Given data Start Marker

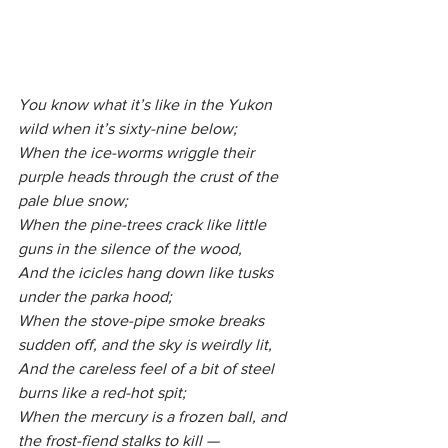
You know what it’s like in the Yukon 
wild when it’s sixty-nine below;
When the ice-worms wriggle their 
purple heads through the crust of the 
pale blue snow;
When the pine-trees crack like little 
guns in the silence of the wood,
And the icicles hang down like tusks 
under the parka hood;
When the stove-pipe smoke breaks 
sudden off, and the sky is weirdly lit,
And the careless feel of a bit of steel 
burns like a red-hot spit;
When the mercury is a frozen ball, and 
the frost-fiend stalks to kill —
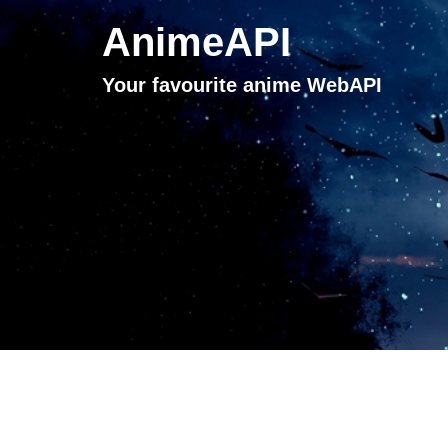
AnimeAPI
Your favourite anime WebAPI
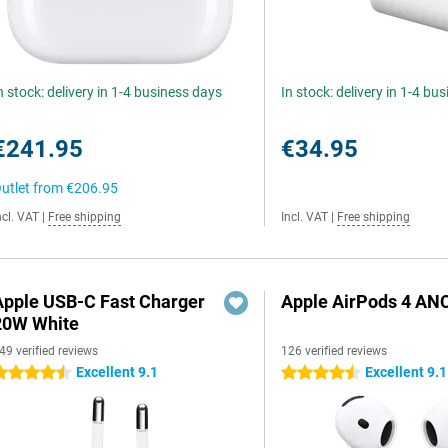
n stock: delivery in 1-4 business days
In stock: delivery in 1-4 bu
€241.95
€34.95
utlet from
€206.95
ncl. VAT
|
Free shipping
Incl. VAT
|
Free shipping
Apple USB-C Fast Charger
Apple AirPods 4 AN
20W White
49 verified reviews
126 verified reviews
Excellent 9.1
Excellent 9.1
.5 stars
4.5 stars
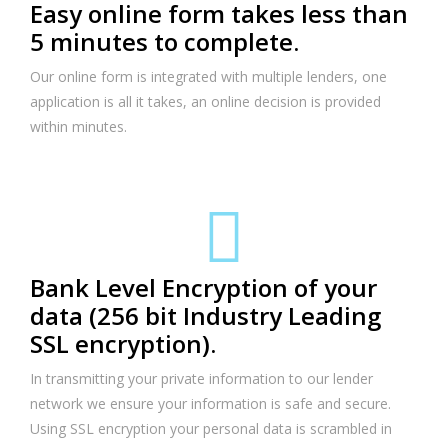
Easy online form takes less than
5 minutes to complete.
Our online form is integrated with multiple lenders, one
application is all it takes, an online decision is provided
within minutes.
Bank Level Encryption of your
data (256 bit Industry Leading
SSL encryption).
In transmitting your private information to our lender
network we ensure your information is safe and secure.
Using SSL encryption your personal data is scrambled in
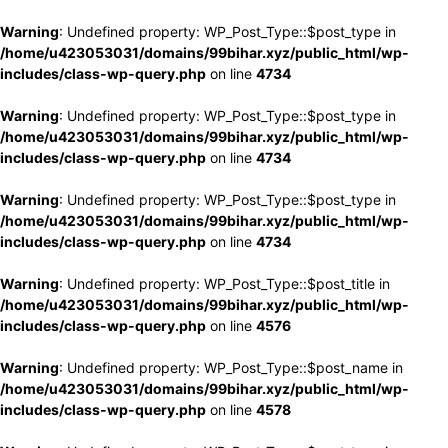
Warning
: Undefined property: WP_Post_Type::$post_type in
/home/u423053031/domains/99bihar.xyz/public_html/wp-
includes/class-wp-query.php
on line
4734
Warning
: Undefined property: WP_Post_Type::$post_type in
/home/u423053031/domains/99bihar.xyz/public_html/wp-
includes/class-wp-query.php
on line
4734
Warning
: Undefined property: WP_Post_Type::$post_type in
/home/u423053031/domains/99bihar.xyz/public_html/wp-
includes/class-wp-query.php
on line
4734
Warning
: Undefined property: WP_Post_Type::$post_title in
/home/u423053031/domains/99bihar.xyz/public_html/wp-
includes/class-wp-query.php
on line
4576
Warning
: Undefined property: WP_Post_Type::$post_name in
/home/u423053031/domains/99bihar.xyz/public_html/wp-
includes/class-wp-query.php
on line
4578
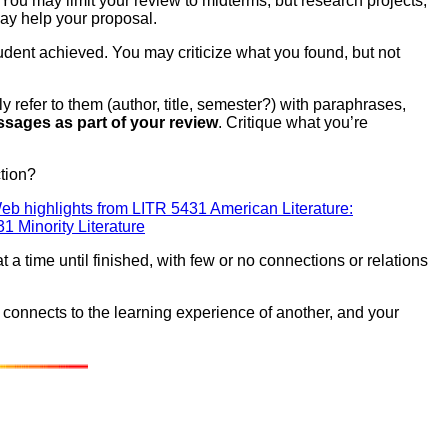
ou may limit your review to midterms, but research projects,
ay help your proposal.
dent achieved. You may criticize what you found, but not
y refer to them (author, title, semester?) with paraphrases,
ssages as part of your review
. Critique what you’re
ction?
eb highlights from LITR 5431 American Literature:
 Minority Literature
a time until finished, with few or no connections or relations
 connects to the learning experience of another, and your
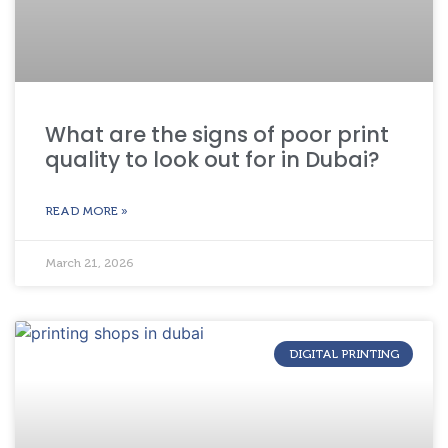
What are the signs of poor print
quality to look out for in Dubai?
READ MORE »
March 21, 2026
DIGITAL PRINTING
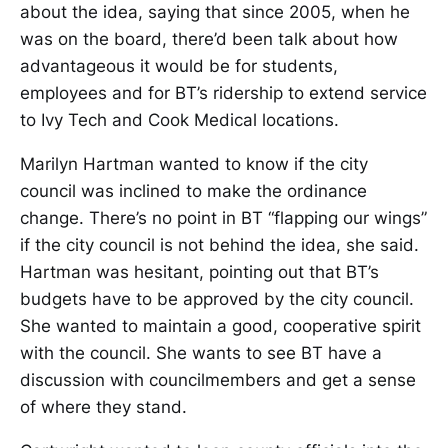
about the idea, saying that since 2005, when he
was on the board, there’d been talk about how
advantageous it would be for students,
employees and for BT’s ridership to extend service
to Ivy Tech and Cook Medical locations.
Marilyn Hartman wanted to know if the city
council was inclined to make the ordinance
change. There’s no point in BT “flapping our wings”
if the city council is not behind the idea, she said.
Hartman was hesitant, pointing out that BT’s
budgets have to be approved by the city council.
She wanted to maintain a good, cooperative spirit
with the council. She wants to see BT have a
discussion with councilmembers and get a sense
of where they stand.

Given data End Marker

What is being asked: Write out the text of every entry again with "Warning" replaced by "Notice" and everything else left the same. Leave the pictures out of your answer.

Response box:
You know what it’s like in the Yukon 
wild when it’s sixty-nine below;
When the ice-worms wriggle their 
purple heads through the crust of the 
pale blue snow;
When the pine-trees crack like little 
guns in the silence of the wood,
And the icicles hang down like tusks 
under the parka hood;
When the stove-pipe smoke breaks 
sudden off, and the sky is weirdly lit,
And the careless feel of a bit of steel 
burns like a red-hot spit;
When the mercury is a frozen ball, and 
the frost-fiend stalks to kill —
AnimeAPI
Your favourite anime WebAPI
n stock: delivery in 1-4 business days
In stock: delivery in 1-4 bu
€241.95
€34.95
utlet from
€206.95
ncl. VAT
|
Free shipping
Incl. VAT
|
Free shipping
Apple USB-C Fast Charger
Apple AirPods 4 AN
20W White
49 verified reviews
126 verified reviews
Excellent 9.1
Excellent 9.1
.5 stars
4.5 stars
Easy online form takes less than
5 minutes to complete.
Our online form is integrated with multiple lenders, one
application is all it takes, an online decision is provided
within minutes.
Bank Level Encryption of your
data (256 bit Industry Leading
SSL encryption).
In transmitting your private information to our lender
network we ensure your information is safe and secure.
Using SSL encryption your personal data is scrambled in
Notice
: Undefined property: WP_Post_Type::$post_type in
/home/u423053031/domains/99bihar.xyz/public_html/wp-
includes/class-wp-query.php
on line
4734
Notice
: Undefined property: WP_Post_Type::$post_type in
/home/u423053031/domains/99bihar.xyz/public_html/wp-
includes/class-wp-query.php
on line
4734
Notice
: Undefined property: WP_Post_Type::$post_type in
/home/u423053031/domains/99bihar.xyz/public_html/wp-
includes/class-wp-query.php
on line
4734
Notice
: Undefined property: WP_Post_Type::$post_title in
/home/u423053031/domains/99bihar.xyz/public_html/wp-
includes/class-wp-query.php
on line
4576
Notice
: Undefined property: WP_Post_Type::$post_name in
/home/u423053031/domains/99bihar.xyz/public_html/wp-
includes/class-wp-query.php
on line
4578
ou may limit your review to midterms, but research projects,
ay help your proposal.
dent achieved. You may criticize what you found, but not
y refer to them (author, title, semester?) with paraphrases,
ssages as part of your review
. Critique what you’re
ction?
eb highlights from LITR 5431 American Literature:
 Minority Literature
a time until finished, with few or no connections or relations
 connects to the learning experience of another, and your
What are the signs of poor print
quality to look out for in Dubai?
READ MORE »
March 21, 2026
DIGITAL PRINTING
about the idea, saying that since 2005, when he
was on the board, there’d been talk about how
advantageous it would be for students,
employees and for BT’s ridership to extend service
to Ivy Tech and Cook Medical locations.
Marilyn Hartman wanted to know if the city
council was inclined to make the ordinance
change. There’s no point in BT “flapping our wings”
if the city council is not behind the idea, she said.
Hartman was hesitant, pointing out that BT’s
budgets have to be approved by the city council.
She wanted to maintain a good, cooperative spirit
with the council. She wants to see BT have a
discussion with councilmembers and get a sense
of where they stand.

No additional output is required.